### SUPPLIED MATERIAL

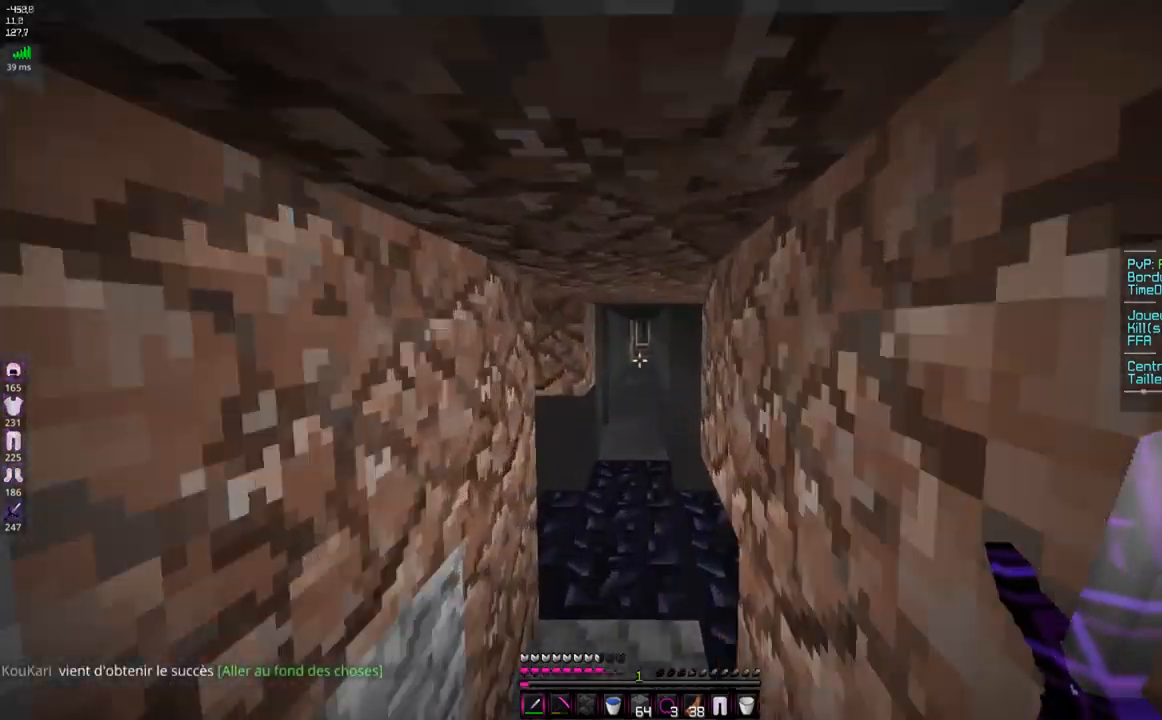
{"keys": ["q"], "mouse": [], "events": [[434, "q", "down"], [451, "space", "up"], [501, "z", "up"]]}
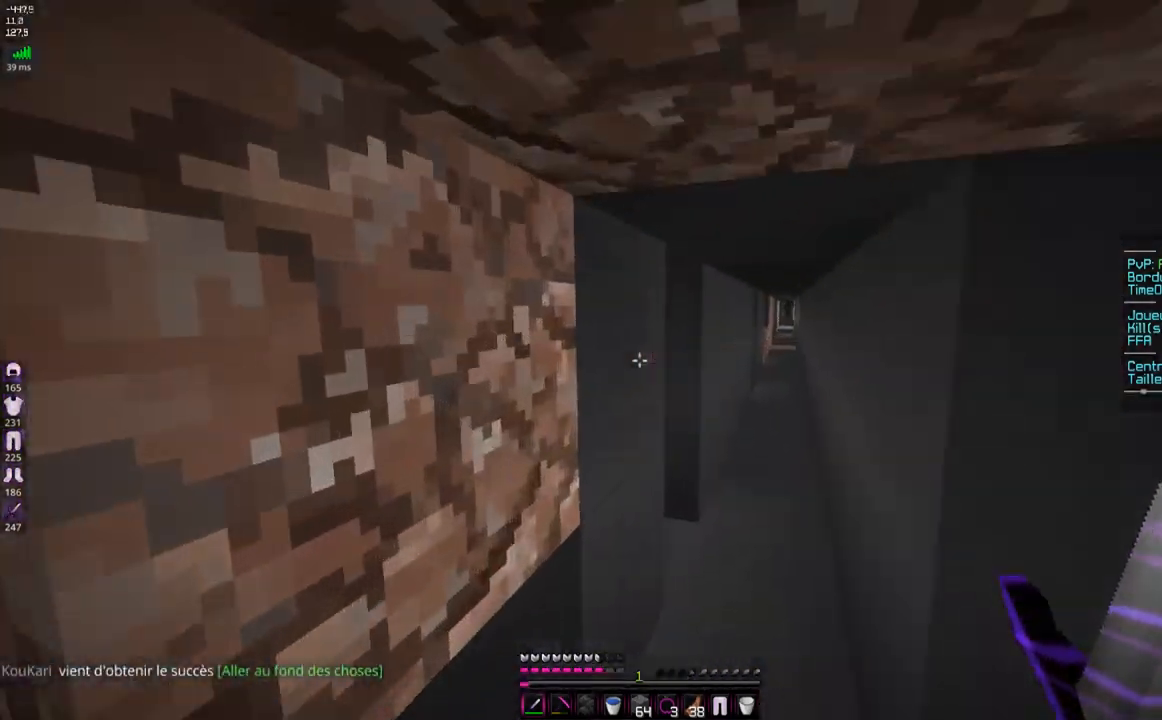
{"keys": ["q", "z"], "mouse": [], "events": [[434, "z", "down"]]}
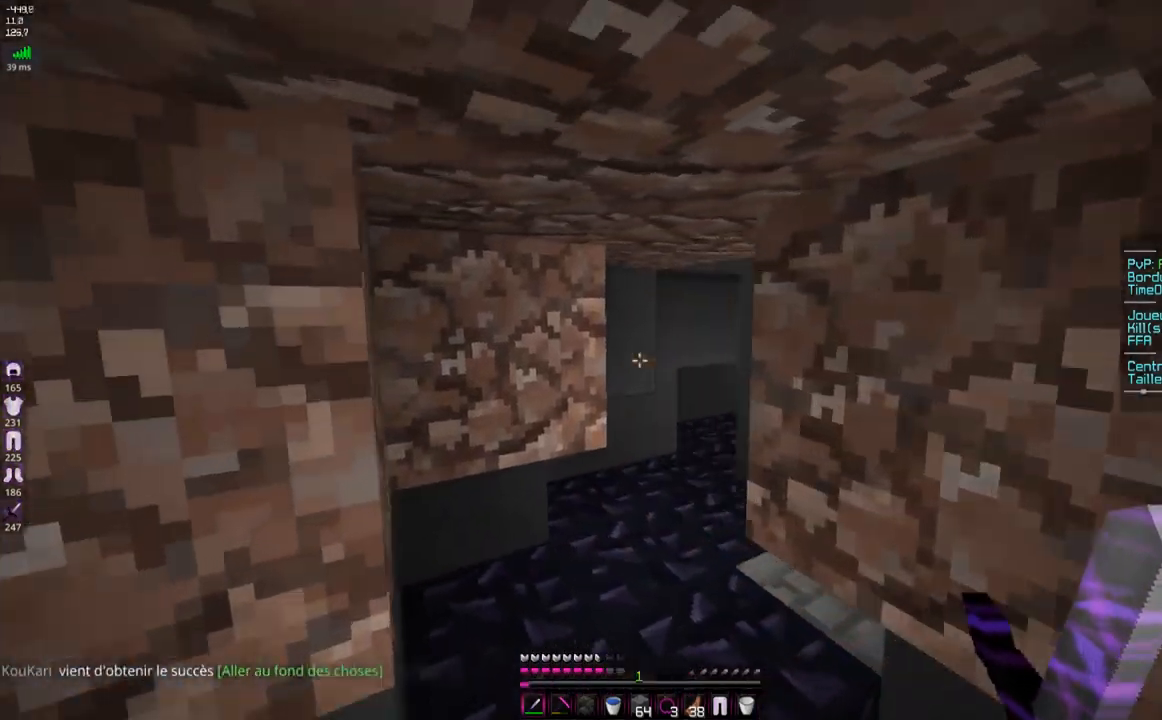
{"keys": ["q", "z"], "mouse": [], "events": [[84, "space", "down"], [251, "space", "up"]]}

######

TASK REQUIREMENTS:
Output a faithful copy of the data, with each picture left out.

FINAL ANSWER:
{"keys": ["q"], "mouse": [], "events": [[434, "q", "down"], [451, "space", "up"], [501, "z", "up"]]}
{"keys": ["q", "z"], "mouse": [], "events": [[434, "z", "down"]]}
{"keys": ["q", "z"], "mouse": [], "events": [[84, "space", "down"], [251, "space", "up"]]}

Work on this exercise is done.